___ 文書の抜粋

スマートウォッチの性能が著しく進化しています。アウトドアタイプの中には、登山に役立つ機能を搭載しているものも少なくありません。その大きな柱のひとつが「ナビゲーション機能」。
予定ルートを外したときにアラートを発してくれたり、地図でルートを示したりする機能のことなのですが、実際にどのように、どれくらい役立つのか。YAMAPのGPXデータを取り込んだ「Amazfit(アマズフィット)T-Rex 3」を用いて、山岳ライターの森山憲一さんが実践テストで確かめてみました。
なお、記事の最後にはYAMAPユーザー限定の「クーポンコード特典」もあります。ぜひ最後までお読みください。
2025.03.26
森山 憲一
山岳ライター/編集者
やってきたのは、埼玉県・奥武蔵の天覚山(445m)。「飯能アルプス」と呼ばれる人気ハイキングコースとなっており、稜線を西にたどると有名な伊豆ヶ岳(851m)に至ります。
なぜここを選んだのかというと、ここはかつて「日本一道迷いしやすい登山道」に選ばれたことがあるからです。YAMAPが多くのユーザーデータを分析したところ、全国で2番目に道迷いが多い場所であることが判明したというのです。

______

◆ **作業内容**
1) スマートウォッチの記事で、かぎかっこ「」に入っている語句をすべて挙げる。
2) スマートウォッチの記事のうち、「なお、記事の最後にはYAMA」から始まり「ことが判明したというのです。」までの部分を一字も変えずに打ち直す。
3) スマートウォッチの記事によると、天覚山の標高は何メートルか。

___ データ内容

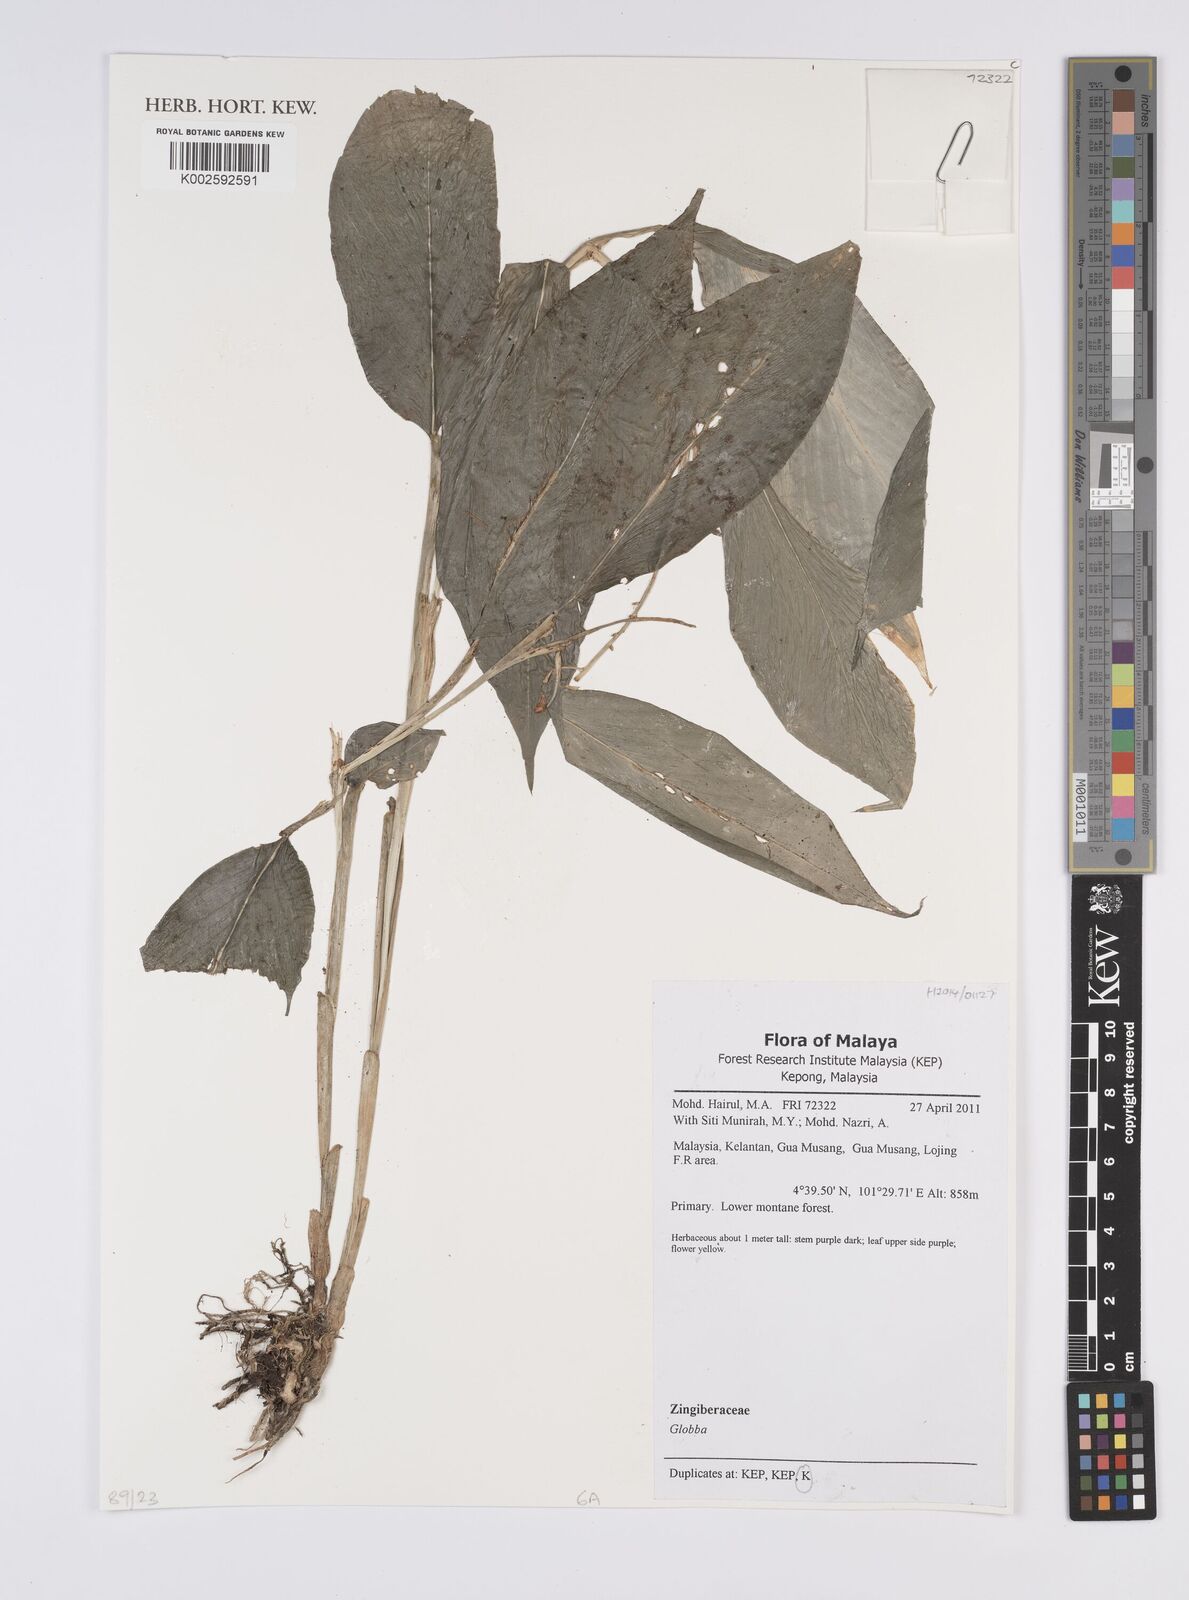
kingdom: Plantae
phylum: Tracheophyta
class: Liliopsida
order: Zingiberales
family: Zingiberaceae
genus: Globba
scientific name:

______

◆ **作業の解答**
1)
・ナビゲーション機能
・Amazfit(アマズフィット)T-Rex 3
・クーポンコード特典
・飯能アルプス
・日本一道迷いしやすい登山道

2)
なお、記事の最後にはYAMAPユーザー限定の「クーポンコード特典」もあります。ぜひ最後までお読みください。
2025.03.26
森山 憲一
山岳ライター/編集者
やってきたのは、埼玉県・奥武蔵の天覚山(445m)。「飯能アルプス」と呼ばれる人気ハイキングコースとなっており、稜線を西にたどると有名な伊豆ヶ岳(851m)に至ります。
なぜここを選んだのかというと、ここはかつて「日本一道迷いしやすい登山道」に選ばれたことがあるからです。YAMAPが多くのユーザーデータを分析したところ、全国で2番目に道迷いが多い場所であることが判明したというのです。

3) 445m。